When possible, Shanklin makes the trip with LSU teams when they visit Fayetteville to face the Razorbacks. It gives him a chance to reconnect with friends and a few former colleagues from his tenure at the UA.
When he was hired by then-athletic director Frank Broyles in 1990 to lead the athletic department’s marketing efforts, he was the youngest person in America to fill that role at any major university. He eventually became associate athletic director of marketing and licensing before resigning in December 2010, three years after Broyles retired.
“I wouldn’t change much of what I experienced at Arkansas, especially the 17 years I worked for Coach Broyles,” Shanklin recalled. “I was fortunate to work for him and grow my career. The entire time I’ve been [at LSU] I’ve always told folks it’s very similar to the days when I worked for Coach Broyles. It’s a family atmosphere. We can be dysfunctional at times like any other family, but everybody has a passion for the program.”
While Shanklin did not disclose the amount of financial support generated by LSU Sports Properties, he said the group is easily among the top eight schools in the country in terms of revenue.
“We manage roughly 270 [corporate] partners throughout the year,” he said.
Shanklin said the job requires a lot of long hours, but a job working in college athletics still carries the same rush for him as it did almost 30 years ago.
“We get to do things a lot of other people wish they could do,” he said. “And it really cements the fact to not take for granted what you do, which is easy for us to do. We come to work every day and work in college athletics. The moment it turns into just a job, you’ve sort of lost the edge of what working in this business is all about.”
Besides thinking of ways to maximize revenue, Shanklin spends a lot of time focusing on ways to make the game experience for fans about more than just the game itself. Otherwise, rising ticket prices and the proliferation of televised sporting events could lead fans to stay at home.
“That’s a big change [in his career] because you are in competition with so many factors now,” he said.
Shanklin and his wife, Missy, have two daughters ages 14 and 12 who attend University Lab School (U-High) in Baton Rouge, and his 23-year-old stepdaughter is getting married in May.

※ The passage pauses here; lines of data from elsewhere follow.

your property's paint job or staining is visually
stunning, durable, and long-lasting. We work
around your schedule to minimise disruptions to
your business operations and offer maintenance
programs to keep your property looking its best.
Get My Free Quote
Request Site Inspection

He said personally and professionally, life is good in Louisiana, but one thing he has learned in the college athletics business is that there are always new opportunities.
“At the same time, the girls are very happy at U-High, and the idea of moving them from their environment would not make me a hero,” he joked. “That would always weigh into any decision like that, but everything going on in the Shanklin world right now is going well.”